Amy passou direto da garota, sua lesão limitando sua velocidade, mas sua raiva só aumentava.

— Eu não sei qual é o seu problema — começou a garota, olhando para a ouriça com as mãos levantadas para a frente — não sei de quem está falando! — Tentou novamente, a ouriça olhou para ela cética.

— Ah, claro, você nunca ouviu falar de um ouriço azul super veloz que salvou o planeta muitas vezes e é o meu namorado! — Enfatizou as últimas palavras dando a garota um olhar fulminante.

A garota tombou a cabeça para o lado, sua expressão tomou um teor pensativo enquanto esquecia por um breve momento de que quase foi atacada, olhos castanhos mel pareciam ter algum sinal de associação e reconhecimento.

— É o ouriço da propaganda de sapato? — Perguntou, olhando para ouriça com confusão.

Isso pegou Amy de surpresa, olhando para garota com confusão, baixando a guarda por um momento, tempo suficiente para que a garota arrancasse sua arma de suas mãos e a segurasse longe do alcance da ouriça usando a cauda longa.

— Ei! — Gritou, enquanto tentava alcançar o martelo, se frustrando quando não conseguiu.

— Qual o seu problema?! — Gritou a garota, fazendo uma expressão irritada. — Eu estou voltando pra casa depois de um dia cansativo ‘pra’ caramba para encontrar uma ouriça do nada que quer me bater! — Reclamou, suas mãos se fechando em punhos.

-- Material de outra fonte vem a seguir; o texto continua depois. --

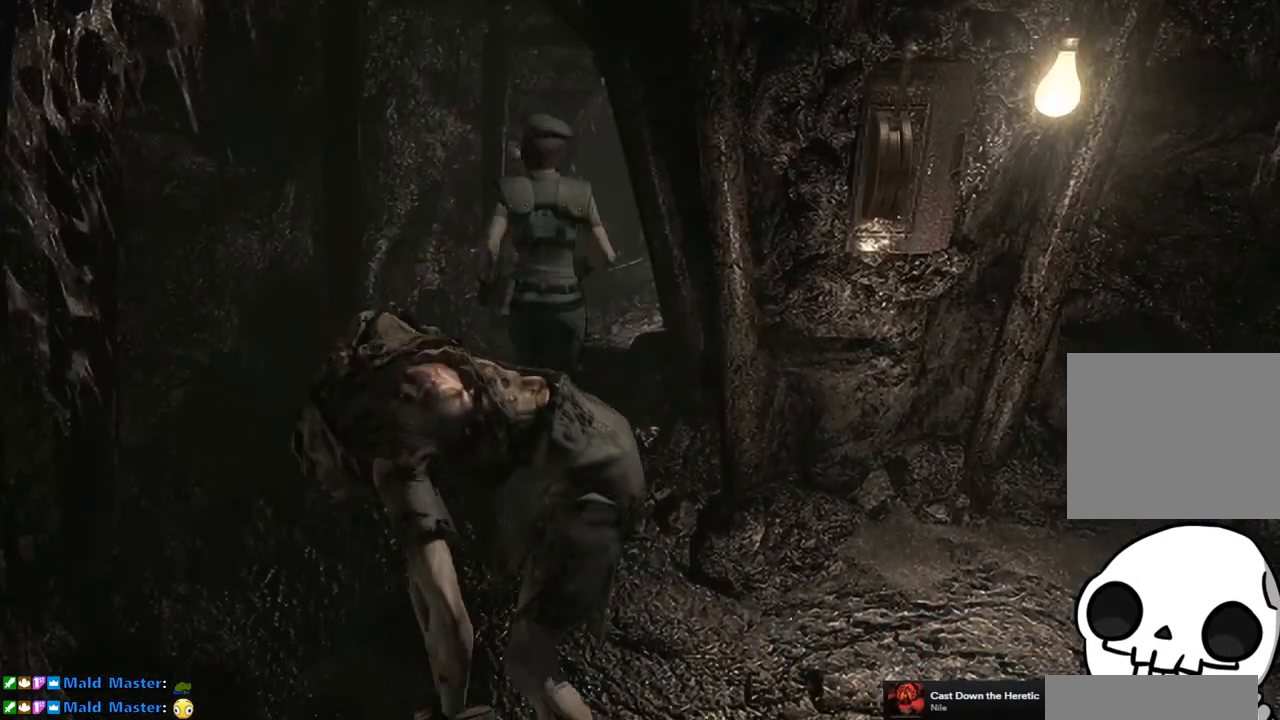
{"buttons": [], "left_stick": "up", "right_stick": "center", "events": []}
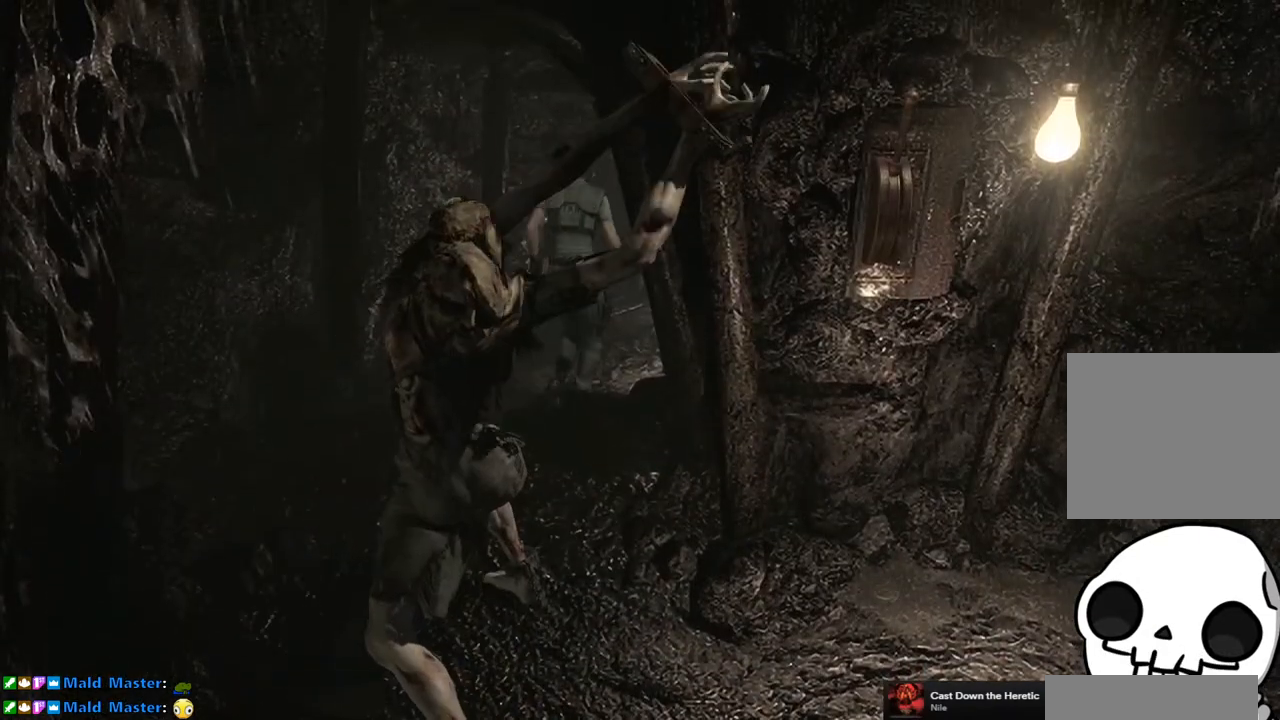
{"buttons": [], "left_stick": "up", "right_stick": "center", "events": [[83, "left_stick", "up-left"], [200, "left_stick", "left"], [417, "left_stick", "up"]]}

Amy piscou surpresa, apesar de ser uma reação esperada ainda assim a reação e a exclamação da garota surpreendeu-lhe

— Quem é você? Uma espécie de macaco? — Perguntou enquanto voltava suas tentativas de recuperar sua arma característica.

— Que?! — Perguntou indignada. — Como não consegue ver que sou uma macaca! — Disse convencida, olhando para ela com seus olhos azuis arroxeados felinos. Amy então pôs a analisar a garota.

Era uma macaca de pelagem amarelo neon, com grandes olhos castanhos-mel, com a pelagem de seu rosto bronzeado. Vestia um suspensório preto com calças longas presas em sua bota de combate e um top preto longo sem mangas. Sua cauda era longa o suficiente para que pudesse dar uma volta dupla em sua cintura, onde estava acomodada no momento.

— Me devolve! — Gritou, ainda sem desistir.

— Só se for para guardar isso aí. — Disse estreitando os olhos. — O que está fazendo aqui? Não é um lugar normal para fazer caminhada. — Comentou enquanto abaixava sua cauda e pegava o objeto com as mãos. — Toma.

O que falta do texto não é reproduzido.